↓
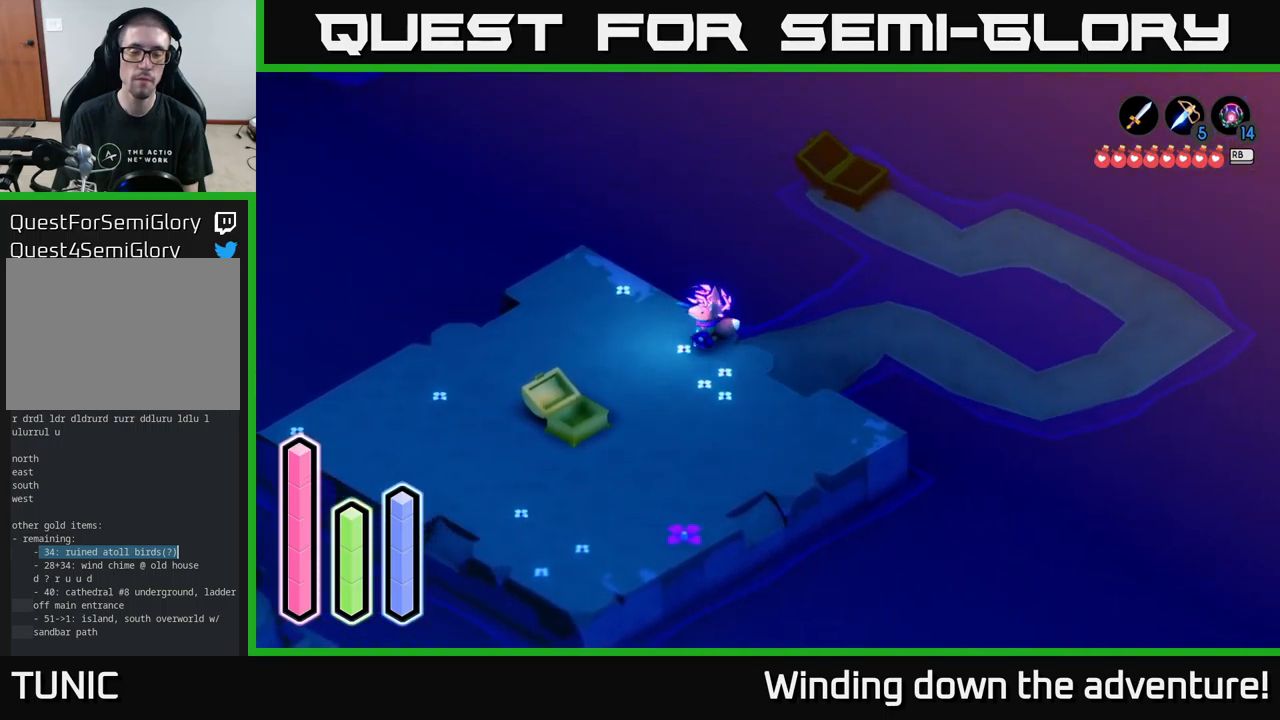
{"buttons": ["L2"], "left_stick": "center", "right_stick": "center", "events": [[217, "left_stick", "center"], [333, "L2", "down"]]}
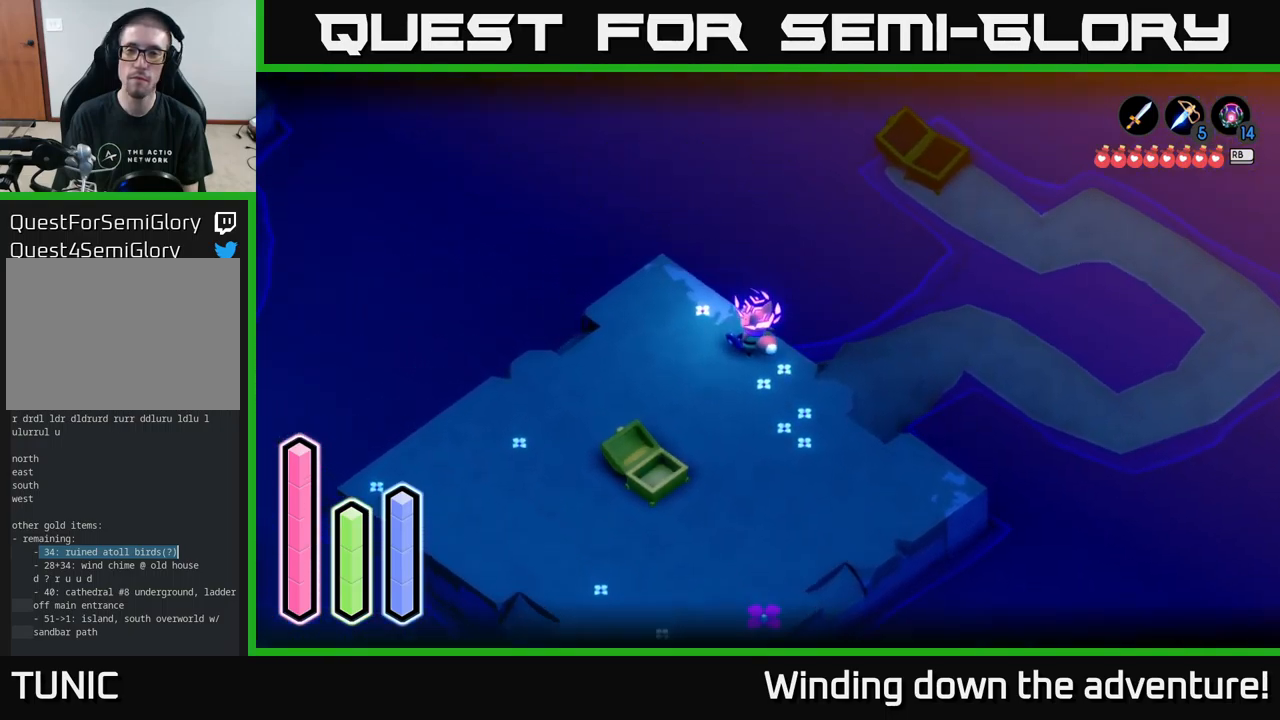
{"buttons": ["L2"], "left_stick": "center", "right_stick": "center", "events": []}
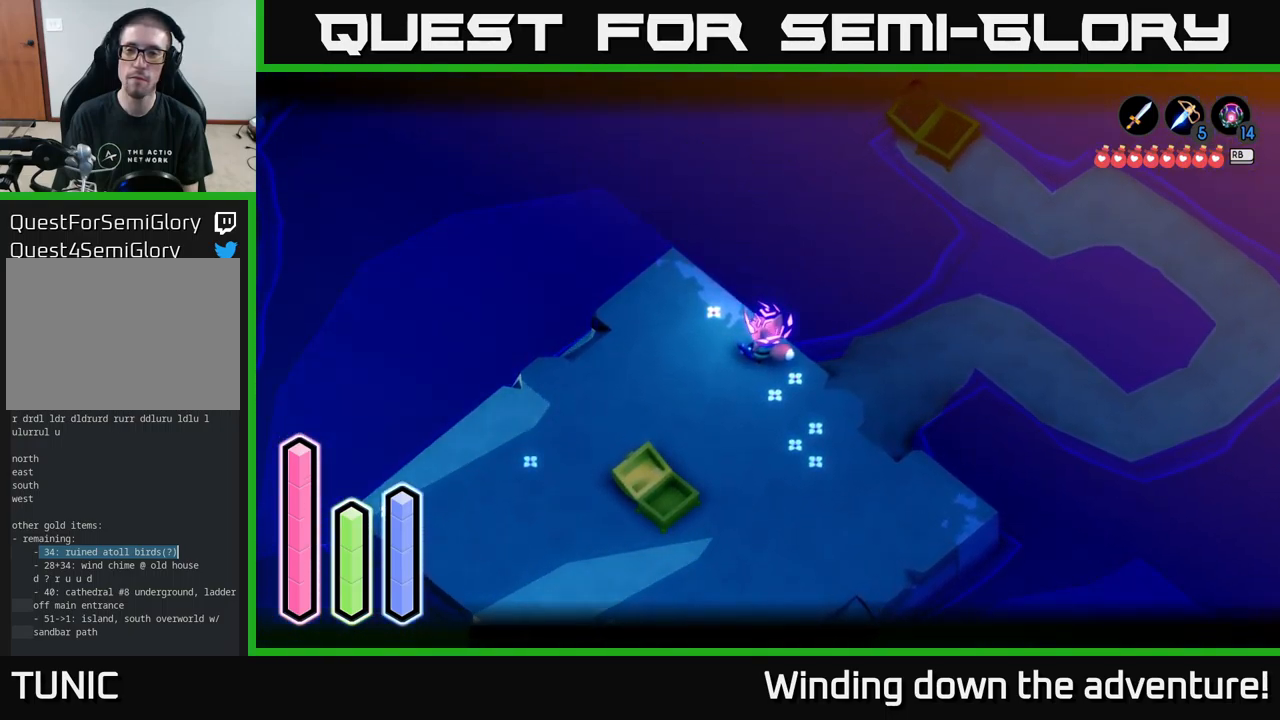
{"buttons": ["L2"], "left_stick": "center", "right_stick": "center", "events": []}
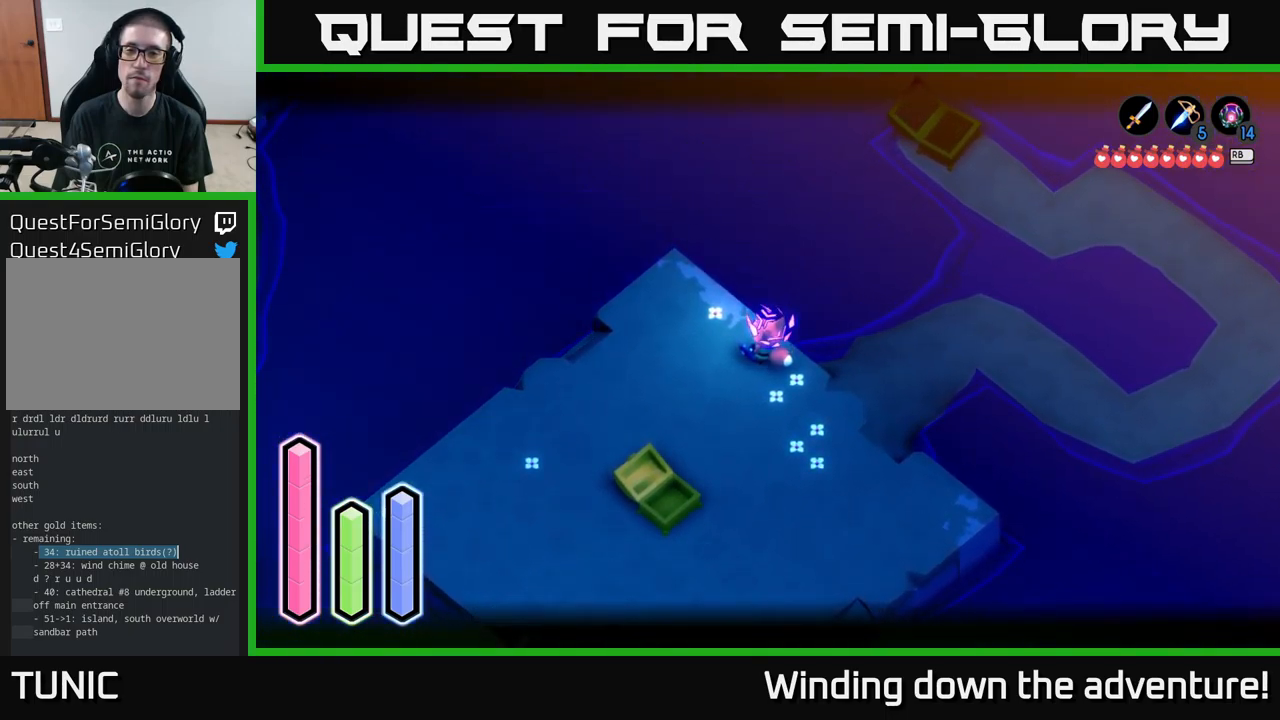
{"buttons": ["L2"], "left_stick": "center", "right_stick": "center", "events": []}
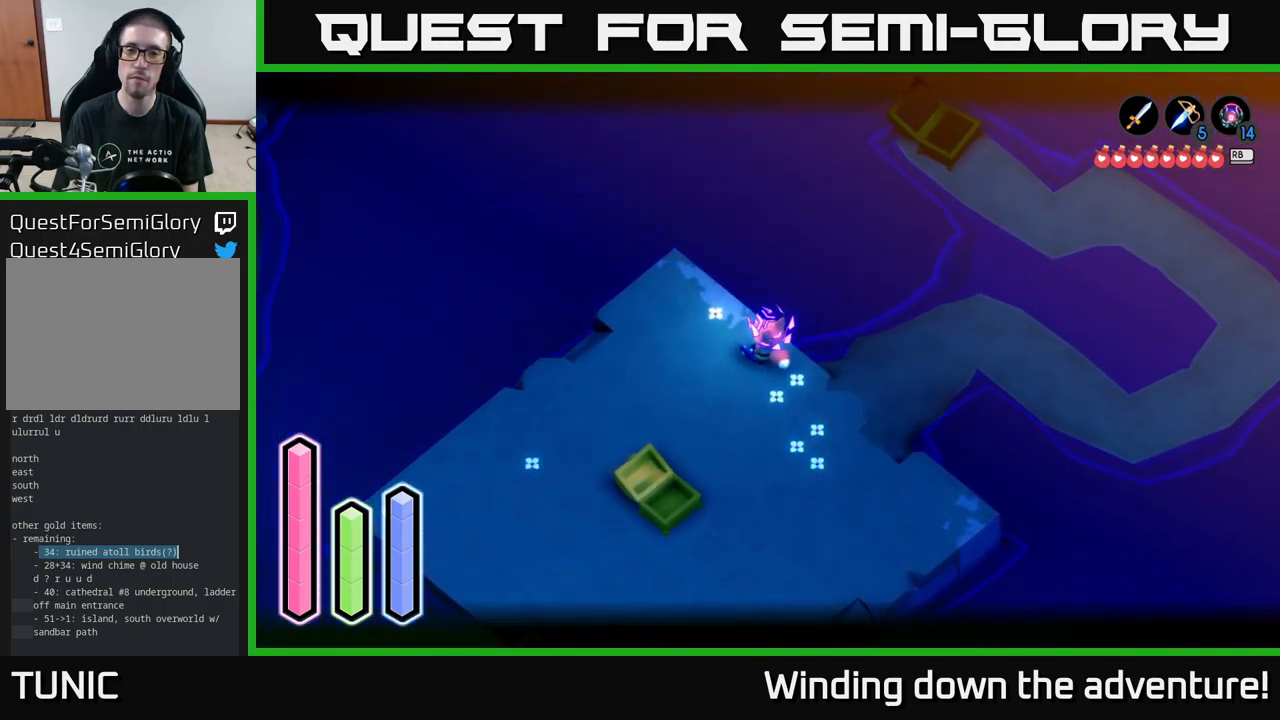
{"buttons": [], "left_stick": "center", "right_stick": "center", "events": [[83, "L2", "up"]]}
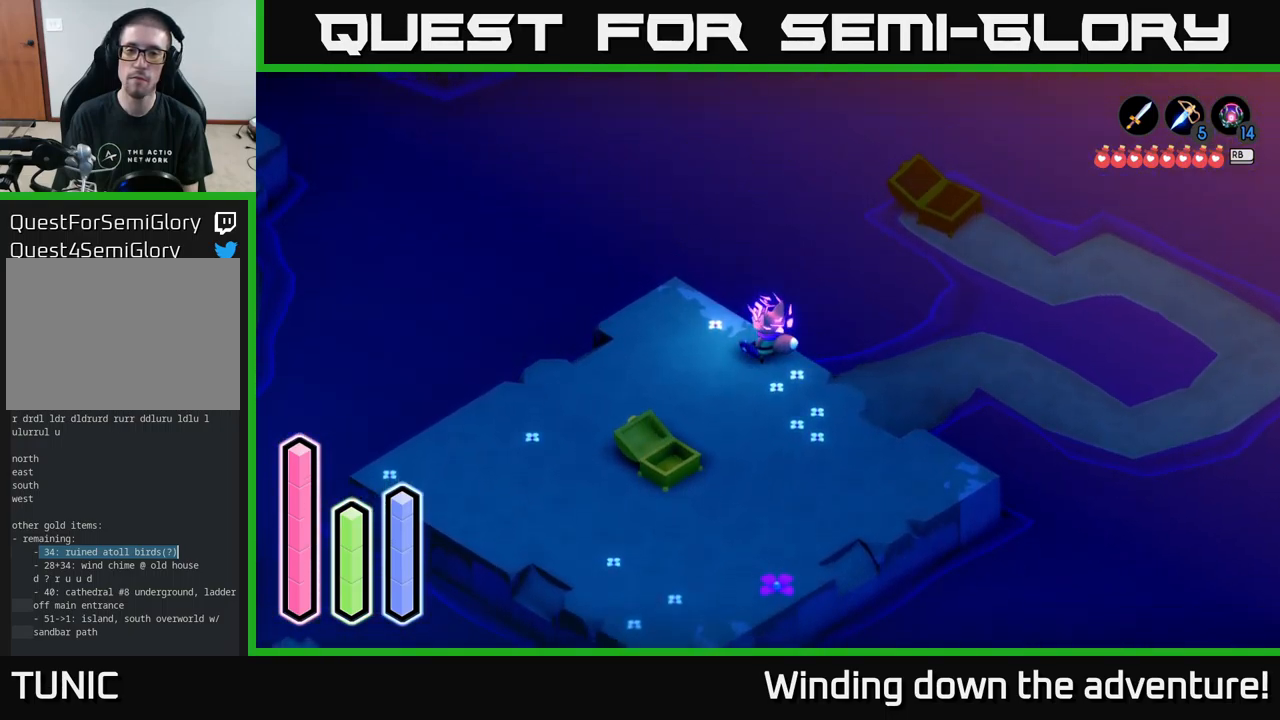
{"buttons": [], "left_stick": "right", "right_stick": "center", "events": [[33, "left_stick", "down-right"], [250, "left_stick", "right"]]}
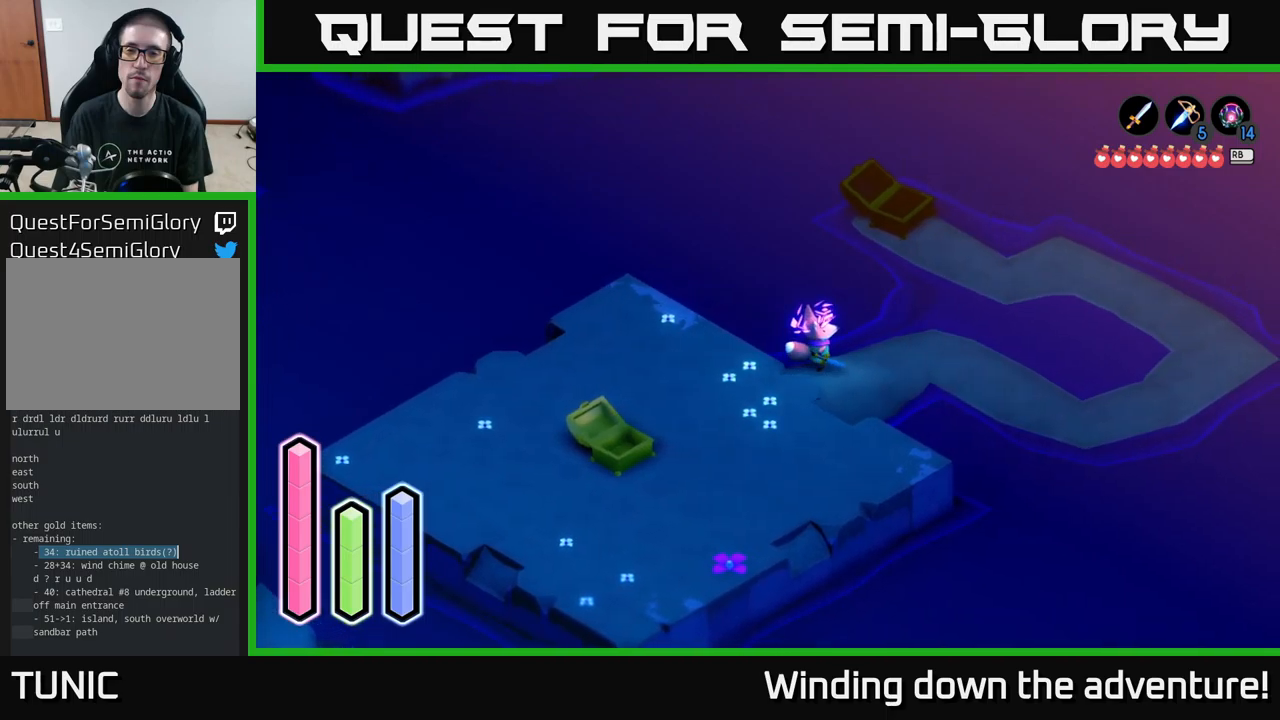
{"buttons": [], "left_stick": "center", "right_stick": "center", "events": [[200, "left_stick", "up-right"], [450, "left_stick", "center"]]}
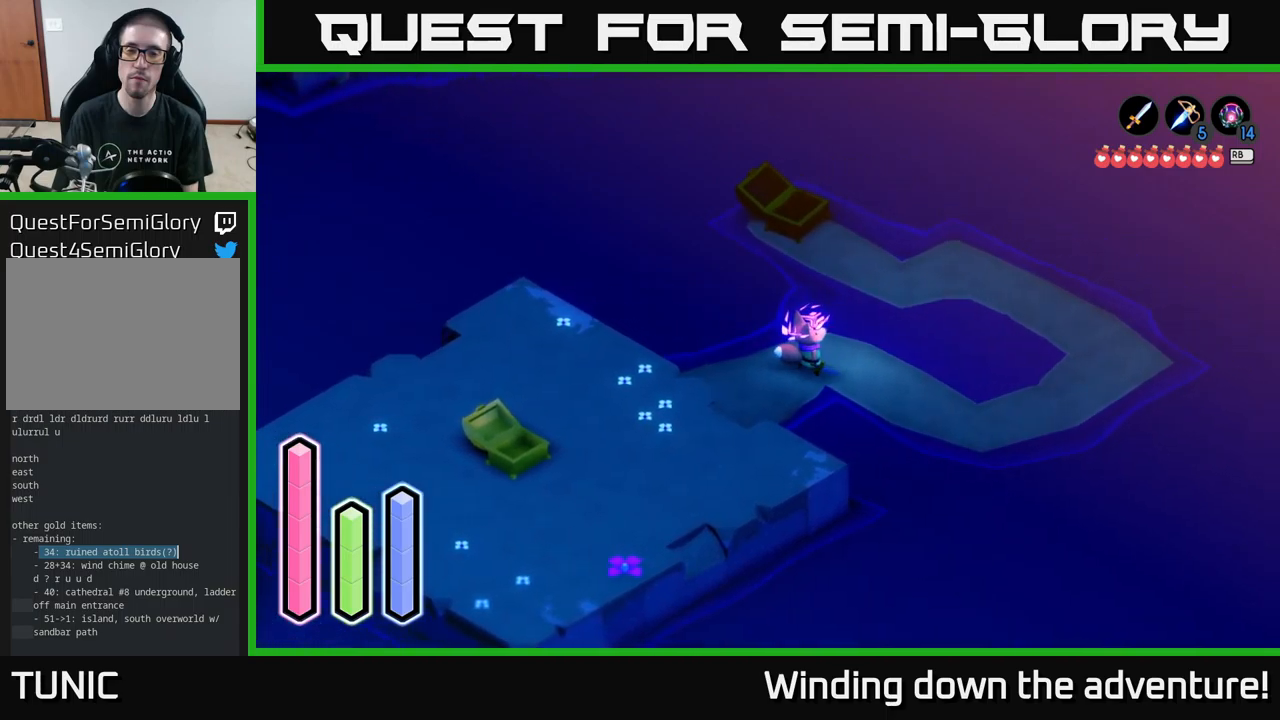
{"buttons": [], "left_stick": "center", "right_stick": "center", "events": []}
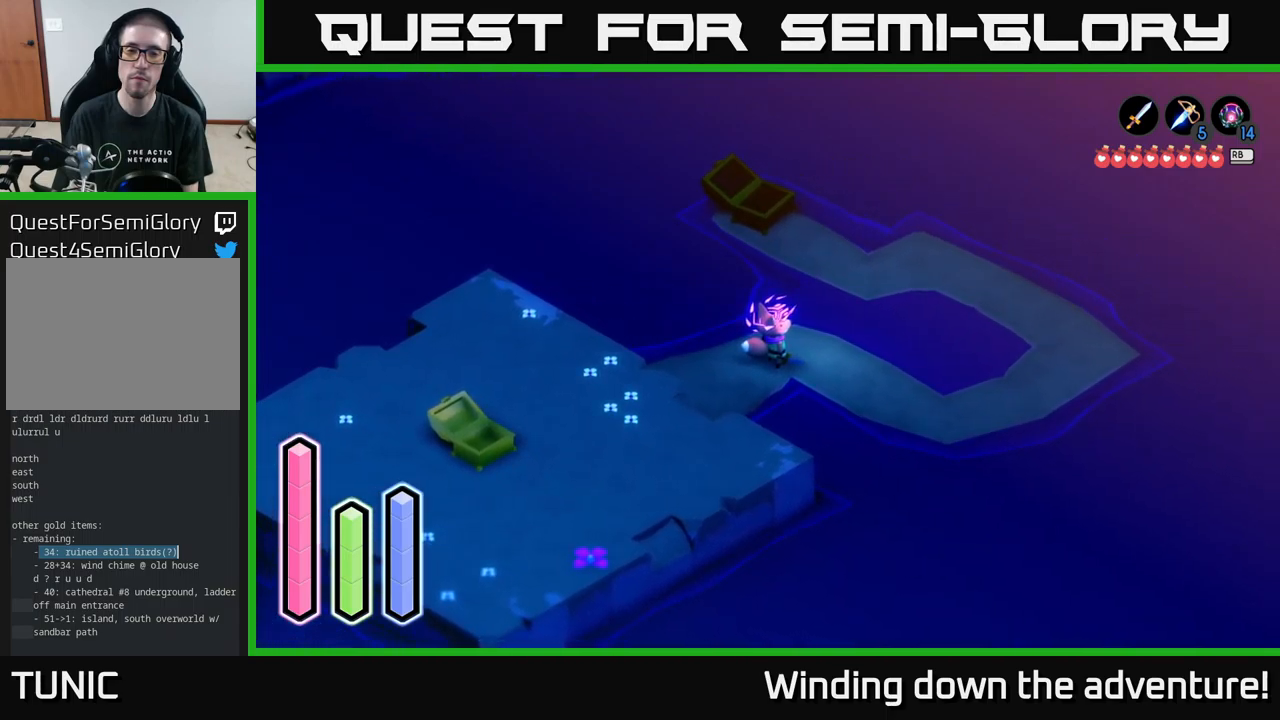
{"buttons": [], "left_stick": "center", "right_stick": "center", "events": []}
↑
Exercise goal =
Would it be possible to give the material above again exactly, with the pictures left out?

Response =
{"buttons": ["L2"], "left_stick": "center", "right_stick": "center", "events": [[217, "left_stick", "center"], [333, "L2", "down"]]}
{"buttons": ["L2"], "left_stick": "center", "right_stick": "center", "events": []}
{"buttons": ["L2"], "left_stick": "center", "right_stick": "center", "events": []}
{"buttons": ["L2"], "left_stick": "center", "right_stick": "center", "events": []}
{"buttons": [], "left_stick": "center", "right_stick": "center", "events": [[83, "L2", "up"]]}
{"buttons": [], "left_stick": "right", "right_stick": "center", "events": [[33, "left_stick", "down-right"], [250, "left_stick", "right"]]}
{"buttons": [], "left_stick": "center", "right_stick": "center", "events": [[200, "left_stick", "up-right"], [450, "left_stick", "center"]]}
{"buttons": [], "left_stick": "center", "right_stick": "center", "events": []}
{"buttons": [], "left_stick": "center", "right_stick": "center", "events": []}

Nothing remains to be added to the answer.